Dopo i controlli dei carabinieri del Nas di Palermo, è stata disposta la chiusura per il chiosco e stabilimento balneare, in località “Cala Croce”. Il Comune di Lampedusa ha emesso un’ordinanza immediata di “cessazione dell’attività condotta in assenza di scia amministrativa”, dunque effettuata abusivamente. Per un altro locale, situato nel centro cittadino dell’isola più grande delle Pelagie, il primo cittadino ha firmato il provvedimento di “divieto di prosecuzione dell’attività di somministrazione ai tavoli”, ma l’esercizio commerciale potrà restare aperto per vendere carne e pietanze di asporto.

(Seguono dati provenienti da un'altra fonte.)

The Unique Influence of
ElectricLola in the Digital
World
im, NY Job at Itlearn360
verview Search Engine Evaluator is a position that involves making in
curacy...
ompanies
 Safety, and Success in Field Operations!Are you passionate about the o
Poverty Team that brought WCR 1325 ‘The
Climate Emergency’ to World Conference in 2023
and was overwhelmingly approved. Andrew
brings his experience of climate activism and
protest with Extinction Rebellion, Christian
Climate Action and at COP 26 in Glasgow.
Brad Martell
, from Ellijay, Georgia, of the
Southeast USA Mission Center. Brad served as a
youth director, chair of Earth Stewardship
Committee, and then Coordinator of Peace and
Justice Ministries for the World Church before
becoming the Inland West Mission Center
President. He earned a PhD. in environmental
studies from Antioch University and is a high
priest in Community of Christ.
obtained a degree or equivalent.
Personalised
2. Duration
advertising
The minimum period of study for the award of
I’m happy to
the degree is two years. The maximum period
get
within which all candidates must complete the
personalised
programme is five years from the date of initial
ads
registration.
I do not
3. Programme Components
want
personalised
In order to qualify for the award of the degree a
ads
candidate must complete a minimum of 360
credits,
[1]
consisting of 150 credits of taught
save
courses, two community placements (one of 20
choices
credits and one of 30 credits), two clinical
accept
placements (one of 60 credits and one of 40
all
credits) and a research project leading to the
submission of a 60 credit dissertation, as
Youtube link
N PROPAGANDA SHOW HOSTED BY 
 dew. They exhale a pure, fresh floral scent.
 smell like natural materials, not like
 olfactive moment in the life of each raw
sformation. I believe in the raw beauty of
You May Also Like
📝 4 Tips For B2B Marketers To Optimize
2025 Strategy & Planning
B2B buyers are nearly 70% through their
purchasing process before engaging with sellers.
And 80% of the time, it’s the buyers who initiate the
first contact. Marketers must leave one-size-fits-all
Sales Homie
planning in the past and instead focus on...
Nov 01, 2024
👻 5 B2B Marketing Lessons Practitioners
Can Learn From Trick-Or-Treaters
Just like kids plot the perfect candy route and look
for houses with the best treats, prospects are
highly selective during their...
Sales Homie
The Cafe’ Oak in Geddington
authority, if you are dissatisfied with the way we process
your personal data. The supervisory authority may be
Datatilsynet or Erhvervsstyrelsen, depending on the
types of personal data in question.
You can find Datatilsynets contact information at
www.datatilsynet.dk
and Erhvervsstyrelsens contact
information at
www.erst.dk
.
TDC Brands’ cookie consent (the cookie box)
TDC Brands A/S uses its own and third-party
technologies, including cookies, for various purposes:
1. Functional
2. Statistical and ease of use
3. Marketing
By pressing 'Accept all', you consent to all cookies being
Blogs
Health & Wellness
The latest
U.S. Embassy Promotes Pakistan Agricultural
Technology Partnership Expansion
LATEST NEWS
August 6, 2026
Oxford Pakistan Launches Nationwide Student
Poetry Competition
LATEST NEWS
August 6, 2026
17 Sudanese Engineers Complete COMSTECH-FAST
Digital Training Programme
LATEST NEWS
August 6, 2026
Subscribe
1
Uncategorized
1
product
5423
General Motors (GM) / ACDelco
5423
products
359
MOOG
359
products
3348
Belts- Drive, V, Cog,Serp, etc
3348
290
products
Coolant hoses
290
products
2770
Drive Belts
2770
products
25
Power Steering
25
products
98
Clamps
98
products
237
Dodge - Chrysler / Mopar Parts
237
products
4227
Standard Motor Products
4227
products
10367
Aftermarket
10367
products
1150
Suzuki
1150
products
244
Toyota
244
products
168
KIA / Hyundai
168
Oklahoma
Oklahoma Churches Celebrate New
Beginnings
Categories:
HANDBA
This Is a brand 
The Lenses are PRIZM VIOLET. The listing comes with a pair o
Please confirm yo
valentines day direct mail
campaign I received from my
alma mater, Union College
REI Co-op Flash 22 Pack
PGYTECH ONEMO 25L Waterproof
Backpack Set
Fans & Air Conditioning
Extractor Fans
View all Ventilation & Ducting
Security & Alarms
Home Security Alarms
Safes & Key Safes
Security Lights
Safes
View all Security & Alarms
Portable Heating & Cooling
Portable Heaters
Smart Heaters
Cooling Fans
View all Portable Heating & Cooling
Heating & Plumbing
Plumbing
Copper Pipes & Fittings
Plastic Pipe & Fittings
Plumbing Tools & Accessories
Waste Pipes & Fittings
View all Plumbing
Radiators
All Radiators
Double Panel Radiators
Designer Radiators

Nel caso del chiosco e dell’area attrezzata per la balneazione, del valore della struttura di 250 mila euro, i carabinieri del Nas avevano accertato l’assenza di autorizzazione a svolgere attività di stabilimento balneare, mentre per l’esercizio commerciale, del valore di 150 mila euro, situato in centro, gli specialisti dell’Arma avevano accertato l’assenza di autorizzazione a svolgere l’attività di somministrazione di alimenti ai tavoli.

A Lampedusa la raffica di controlli, dei carabinieri del Nas, nell’ambito dell’operazione “Estate tranquilla 2022”, era stata fatta a metà luglio scorso, con sequestri, denunce e sanzioni per complessivi 22.500 euro.